= WHAT YOU ARE ASKED TO DO =
Copy out all of the data below with no alterations.

= SUPPLIED DATA =
***
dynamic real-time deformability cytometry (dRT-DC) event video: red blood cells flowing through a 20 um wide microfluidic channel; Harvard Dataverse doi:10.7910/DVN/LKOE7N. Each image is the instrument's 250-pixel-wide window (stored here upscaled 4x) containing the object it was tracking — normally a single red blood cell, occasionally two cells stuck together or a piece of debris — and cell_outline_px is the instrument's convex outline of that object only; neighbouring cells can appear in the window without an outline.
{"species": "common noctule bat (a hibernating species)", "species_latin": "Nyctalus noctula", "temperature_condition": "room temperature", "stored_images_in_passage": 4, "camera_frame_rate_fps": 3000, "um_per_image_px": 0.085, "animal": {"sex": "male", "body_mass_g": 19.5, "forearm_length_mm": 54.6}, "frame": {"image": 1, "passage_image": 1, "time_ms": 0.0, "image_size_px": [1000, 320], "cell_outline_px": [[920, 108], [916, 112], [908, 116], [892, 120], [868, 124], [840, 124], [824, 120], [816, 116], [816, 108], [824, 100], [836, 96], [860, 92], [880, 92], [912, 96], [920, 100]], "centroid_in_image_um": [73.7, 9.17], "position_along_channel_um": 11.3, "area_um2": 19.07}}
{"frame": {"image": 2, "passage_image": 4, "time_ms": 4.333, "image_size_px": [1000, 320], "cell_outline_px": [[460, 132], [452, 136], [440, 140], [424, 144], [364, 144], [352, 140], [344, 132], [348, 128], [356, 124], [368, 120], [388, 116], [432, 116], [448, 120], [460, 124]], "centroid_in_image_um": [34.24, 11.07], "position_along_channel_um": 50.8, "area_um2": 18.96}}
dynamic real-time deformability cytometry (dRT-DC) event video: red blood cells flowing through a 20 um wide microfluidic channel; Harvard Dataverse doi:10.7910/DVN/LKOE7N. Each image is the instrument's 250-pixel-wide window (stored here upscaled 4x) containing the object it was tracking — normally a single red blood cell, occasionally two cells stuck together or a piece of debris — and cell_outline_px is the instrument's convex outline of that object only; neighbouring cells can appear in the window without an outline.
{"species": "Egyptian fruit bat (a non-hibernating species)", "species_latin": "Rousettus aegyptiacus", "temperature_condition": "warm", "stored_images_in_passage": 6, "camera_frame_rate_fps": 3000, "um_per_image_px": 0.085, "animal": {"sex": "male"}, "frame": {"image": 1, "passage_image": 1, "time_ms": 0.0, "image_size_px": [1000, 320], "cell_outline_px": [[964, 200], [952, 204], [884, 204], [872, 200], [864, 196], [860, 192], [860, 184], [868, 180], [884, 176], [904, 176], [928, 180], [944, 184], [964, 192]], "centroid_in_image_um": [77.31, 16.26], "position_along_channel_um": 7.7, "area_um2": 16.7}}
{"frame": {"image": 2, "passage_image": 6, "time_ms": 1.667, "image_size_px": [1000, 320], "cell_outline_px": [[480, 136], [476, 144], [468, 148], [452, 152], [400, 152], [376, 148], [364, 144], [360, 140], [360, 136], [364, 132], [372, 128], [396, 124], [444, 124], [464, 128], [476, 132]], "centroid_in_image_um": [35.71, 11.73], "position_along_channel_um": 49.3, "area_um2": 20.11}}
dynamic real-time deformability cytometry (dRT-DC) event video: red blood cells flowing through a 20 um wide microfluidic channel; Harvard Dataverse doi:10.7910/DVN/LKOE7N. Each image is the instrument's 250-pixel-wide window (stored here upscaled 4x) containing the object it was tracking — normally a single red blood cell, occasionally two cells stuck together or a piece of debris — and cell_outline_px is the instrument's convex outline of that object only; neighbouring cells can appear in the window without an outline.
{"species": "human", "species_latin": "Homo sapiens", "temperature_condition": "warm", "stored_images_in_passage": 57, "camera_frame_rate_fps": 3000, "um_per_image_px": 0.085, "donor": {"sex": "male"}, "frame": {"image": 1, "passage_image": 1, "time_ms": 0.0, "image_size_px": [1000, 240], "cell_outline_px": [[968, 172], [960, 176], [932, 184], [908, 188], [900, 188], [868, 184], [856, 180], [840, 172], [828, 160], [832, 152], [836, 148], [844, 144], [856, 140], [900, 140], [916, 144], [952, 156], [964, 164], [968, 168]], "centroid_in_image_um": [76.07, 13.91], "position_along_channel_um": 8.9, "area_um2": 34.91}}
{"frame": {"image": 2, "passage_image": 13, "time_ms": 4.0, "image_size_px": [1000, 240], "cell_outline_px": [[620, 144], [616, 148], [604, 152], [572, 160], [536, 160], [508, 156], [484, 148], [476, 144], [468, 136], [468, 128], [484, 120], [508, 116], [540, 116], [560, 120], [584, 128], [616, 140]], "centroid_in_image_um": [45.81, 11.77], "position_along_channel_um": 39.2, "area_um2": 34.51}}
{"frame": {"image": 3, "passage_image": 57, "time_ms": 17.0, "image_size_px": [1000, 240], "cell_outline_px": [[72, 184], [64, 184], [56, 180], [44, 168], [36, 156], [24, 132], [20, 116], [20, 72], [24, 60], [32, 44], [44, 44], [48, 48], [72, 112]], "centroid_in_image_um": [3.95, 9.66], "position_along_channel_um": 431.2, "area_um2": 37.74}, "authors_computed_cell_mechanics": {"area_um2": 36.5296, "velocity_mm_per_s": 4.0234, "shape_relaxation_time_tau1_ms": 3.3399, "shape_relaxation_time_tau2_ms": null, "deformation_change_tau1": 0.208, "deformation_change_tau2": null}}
***
= ANSWER TO THE TASK =
dynamic real-time deformability cytometry (dRT-DC) event video: red blood cells flowing through a 20 um wide microfluidic channel; Harvard Dataverse doi:10.7910/DVN/LKOE7N. Each image is the instrument's 250-pixel-wide window (stored here upscaled 4x) containing the object it was tracking — normally a single red blood cell, occasionally two cells stuck together or a piece of debris — and cell_outline_px is the instrument's convex outline of that object only; neighbouring cells can appear in the window without an outline.
{"species": "common noctule bat (a hibernating species)", "species_latin": "Nyctalus noctula", "temperature_condition": "room temperature", "stored_images_in_passage": 4, "camera_frame_rate_fps": 3000, "um_per_image_px": 0.085, "animal": {"sex": "male", "body_mass_g": 19.5, "forearm_length_mm": 54.6}, "frame": {"image": 1, "passage_image": 1, "time_ms": 0.0, "image_size_px": [1000, 320], "cell_outline_px": [[920, 108], [916, 112], [908, 116], [892, 120], [868, 124], [840, 124], [824, 120], [816, 116], [816, 108], [824, 100], [836, 96], [860, 92], [880, 92], [912, 96], [920, 100]], "centroid_in_image_um": [73.7, 9.17], "position_along_channel_um": 11.3, "area_um2": 19.07}}
{"frame": {"image": 2, "passage_image": 4, "time_ms": 4.333, "image_size_px": [1000, 320], "cell_outline_px": [[460, 132], [452, 136], [440, 140], [424, 144], [364, 144], [352, 140], [344, 132], [348, 128], [356, 124], [368, 120], [388, 116], [432, 116], [448, 120], [460, 124]], "centroid_in_image_um": [34.24, 11.07], "position_along_channel_um": 50.8, "area_um2": 18.96}}
dynamic real-time deformability cytometry (dRT-DC) event video: red blood cells flowing through a 20 um wide microfluidic channel; Harvard Dataverse doi:10.7910/DVN/LKOE7N. Each image is the instrument's 250-pixel-wide window (stored here upscaled 4x) containing the object it was tracking — normally a single red blood cell, occasionally two cells stuck together or a piece of debris — and cell_outline_px is the instrument's convex outline of that object only; neighbouring cells can appear in the window without an outline.
{"species": "Egyptian fruit bat (a non-hibernating species)", "species_latin": "Rousettus aegyptiacus", "temperature_condition": "warm", "stored_images_in_passage": 6, "camera_frame_rate_fps": 3000, "um_per_image_px": 0.085, "animal": {"sex": "male"}, "frame": {"image": 1, "passage_image": 1, "time_ms": 0.0, "image_size_px": [1000, 320], "cell_outline_px": [[964, 200], [952, 204], [884, 204], [872, 200], [864, 196], [860, 192], [860, 184], [868, 180], [884, 176], [904, 176], [928, 180], [944, 184], [964, 192]], "centroid_in_image_um": [77.31, 16.26], "position_along_channel_um": 7.7, "area_um2": 16.7}}
{"frame": {"image": 2, "passage_image": 6, "time_ms": 1.667, "image_size_px": [1000, 320], "cell_outline_px": [[480, 136], [476, 144], [468, 148], [452, 152], [400, 152], [376, 148], [364, 144], [360, 140], [360, 136], [364, 132], [372, 128], [396, 124], [444, 124], [464, 128], [476, 132]], "centroid_in_image_um": [35.71, 11.73], "position_along_channel_um": 49.3, "area_um2": 20.11}}
dynamic real-time deformability cytometry (dRT-DC) event video: red blood cells flowing through a 20 um wide microfluidic channel; Harvard Dataverse doi:10.7910/DVN/LKOE7N. Each image is the instrument's 250-pixel-wide window (stored here upscaled 4x) containing the object it was tracking — normally a single red blood cell, occasionally two cells stuck together or a piece of debris — and cell_outline_px is the instrument's convex outline of that object only; neighbouring cells can appear in the window without an outline.
{"species": "human", "species_latin": "Homo sapiens", "temperature_condition": "warm", "stored_images_in_passage": 57, "camera_frame_rate_fps": 3000, "um_per_image_px": 0.085, "donor": {"sex": "male"}, "frame": {"image": 1, "passage_image": 1, "time_ms": 0.0, "image_size_px": [1000, 240], "cell_outline_px": [[968, 172], [960, 176], [932, 184], [908, 188], [900, 188], [868, 184], [856, 180], [840, 172], [828, 160], [832, 152], [836, 148], [844, 144], [856, 140], [900, 140], [916, 144], [952, 156], [964, 164], [968, 168]], "centroid_in_image_um": [76.07, 13.91], "position_along_channel_um": 8.9, "area_um2": 34.91}}
{"frame": {"image": 2, "passage_image": 13, "time_ms": 4.0, "image_size_px": [1000, 240], "cell_outline_px": [[620, 144], [616, 148], [604, 152], [572, 160], [536, 160], [508, 156], [484, 148], [476, 144], [468, 136], [468, 128], [484, 120], [508, 116], [540, 116], [560, 120], [584, 128], [616, 140]], "centroid_in_image_um": [45.81, 11.77], "position_along_channel_um": 39.2, "area_um2": 34.51}}
{"frame": {"image": 3, "passage_image": 57, "time_ms": 17.0, "image_size_px": [1000, 240], "cell_outline_px": [[72, 184], [64, 184], [56, 180], [44, 168], [36, 156], [24, 132], [20, 116], [20, 72], [24, 60], [32, 44], [44, 44], [48, 48], [72, 112]], "centroid_in_image_um": [3.95, 9.66], "position_along_channel_um": 431.2, "area_um2": 37.74}, "authors_computed_cell_mechanics": {"area_um2": 36.5296, "velocity_mm_per_s": 4.0234, "shape_relaxation_time_tau1_ms": 3.3399, "shape_relaxation_time_tau2_ms": null, "deformation_change_tau1": 0.208, "deformation_change_tau2": null}}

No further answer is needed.